> **WHAT IS EXPECTED**
Determine how many lines in the material below contain the word "Site", and give that number without comment.

> **DATA**

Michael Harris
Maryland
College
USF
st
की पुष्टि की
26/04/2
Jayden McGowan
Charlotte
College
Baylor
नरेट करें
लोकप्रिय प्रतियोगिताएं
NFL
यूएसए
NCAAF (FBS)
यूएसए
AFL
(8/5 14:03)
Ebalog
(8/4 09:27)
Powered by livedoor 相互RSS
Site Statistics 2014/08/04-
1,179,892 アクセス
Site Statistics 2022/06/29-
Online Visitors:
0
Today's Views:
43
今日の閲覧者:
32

---

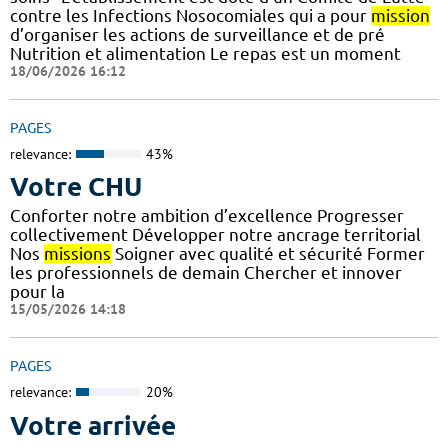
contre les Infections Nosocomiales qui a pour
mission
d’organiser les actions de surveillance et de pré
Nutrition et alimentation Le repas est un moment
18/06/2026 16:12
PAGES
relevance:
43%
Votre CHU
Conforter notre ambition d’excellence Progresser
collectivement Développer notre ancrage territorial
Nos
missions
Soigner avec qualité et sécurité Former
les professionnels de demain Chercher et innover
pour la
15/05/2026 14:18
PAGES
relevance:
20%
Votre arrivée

--

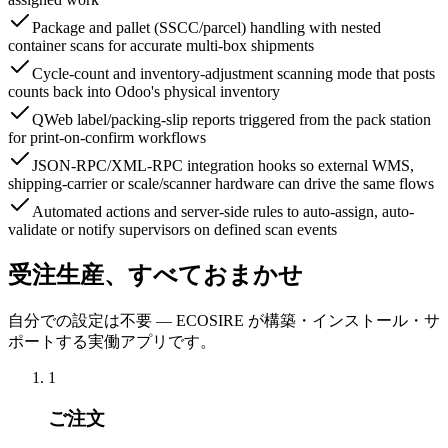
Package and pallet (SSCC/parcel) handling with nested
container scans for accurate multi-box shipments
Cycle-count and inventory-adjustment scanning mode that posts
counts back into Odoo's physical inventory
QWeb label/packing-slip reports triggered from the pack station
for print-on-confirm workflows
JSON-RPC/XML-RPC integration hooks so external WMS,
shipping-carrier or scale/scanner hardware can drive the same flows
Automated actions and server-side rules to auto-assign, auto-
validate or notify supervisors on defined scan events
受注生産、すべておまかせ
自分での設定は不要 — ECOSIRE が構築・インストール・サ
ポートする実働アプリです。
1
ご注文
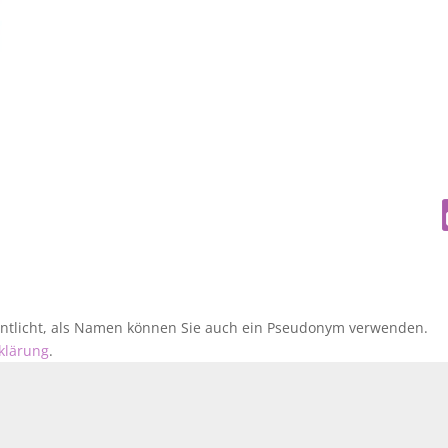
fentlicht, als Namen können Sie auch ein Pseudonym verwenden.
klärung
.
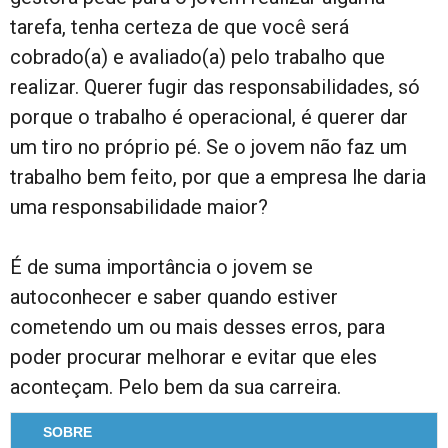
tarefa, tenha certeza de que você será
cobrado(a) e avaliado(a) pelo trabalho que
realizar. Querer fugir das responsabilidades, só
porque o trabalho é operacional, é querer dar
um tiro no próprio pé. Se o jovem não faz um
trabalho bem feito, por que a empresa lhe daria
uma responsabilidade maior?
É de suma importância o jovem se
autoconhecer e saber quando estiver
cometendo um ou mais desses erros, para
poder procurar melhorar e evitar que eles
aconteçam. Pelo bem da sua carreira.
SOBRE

> **RESULT**
2